Fig. 10 shows an arrangement with frequency relays. In each of the two circles K ₁ and K ₂ , the magnetizing coil of such a relay A ₁ or R ₂ provided with a contact tongue is switched on. The contact tongue of each of the two relays is connected to a third

a display instrument and battery-containing circuit connected, so that if the phases in the circuits UT ₁ and K _{2 are} the same, the third circuit remains open, but is closed as soon as a phase shift occurs. The contact tongues could, instead of being arranged in the rest position between their contacts as shown, also bear against one of the same. The third circle can be used in any way either for an objective (Morse code writer) or a subjective (galvanometer) reception of the differential effect of K ₁ and UT ₂ .

Claims (4)

Patent Claims: i.
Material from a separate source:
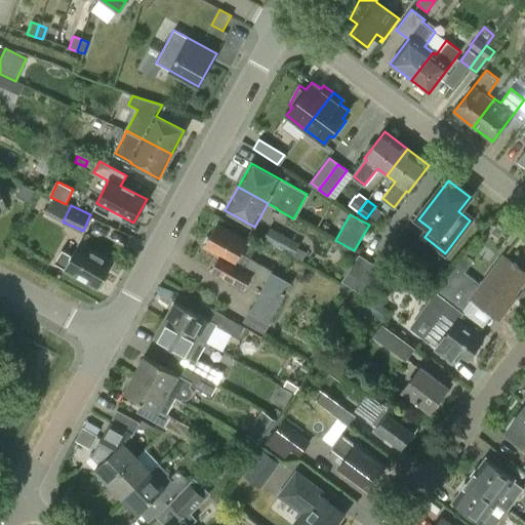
[(212,269),(246,287),(253,273),(235,263),(248,240),(217,224),(205,247),(219,255),(212,269)]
Receiving device for electrical vibrations, characterized in that to record the signal oscillations two tuned to cut-off frequencies for them, In their effects differentially switched oscillation circuits are provided. 2. Device according to claim i, characterized in that both oscillation circuits inductively to a common to them, containing the display apparatus (telephone) Act on the circuit (Fig, 6 to 8). 3. Device according to claim r, characterized in that the two oscillation circuits a vibration galvanometer is assigned to each, the mirror of which has a light beam that hits them one after the other opposite phase shift summed deflect (Fig. 9). 4. Device according to claim 1, characterized in that both circles a frequency relay is assigned to each, the contact blades of which with opposite phase shift complete a display signal circuit (Fig. 10). 1 sheet of drawings.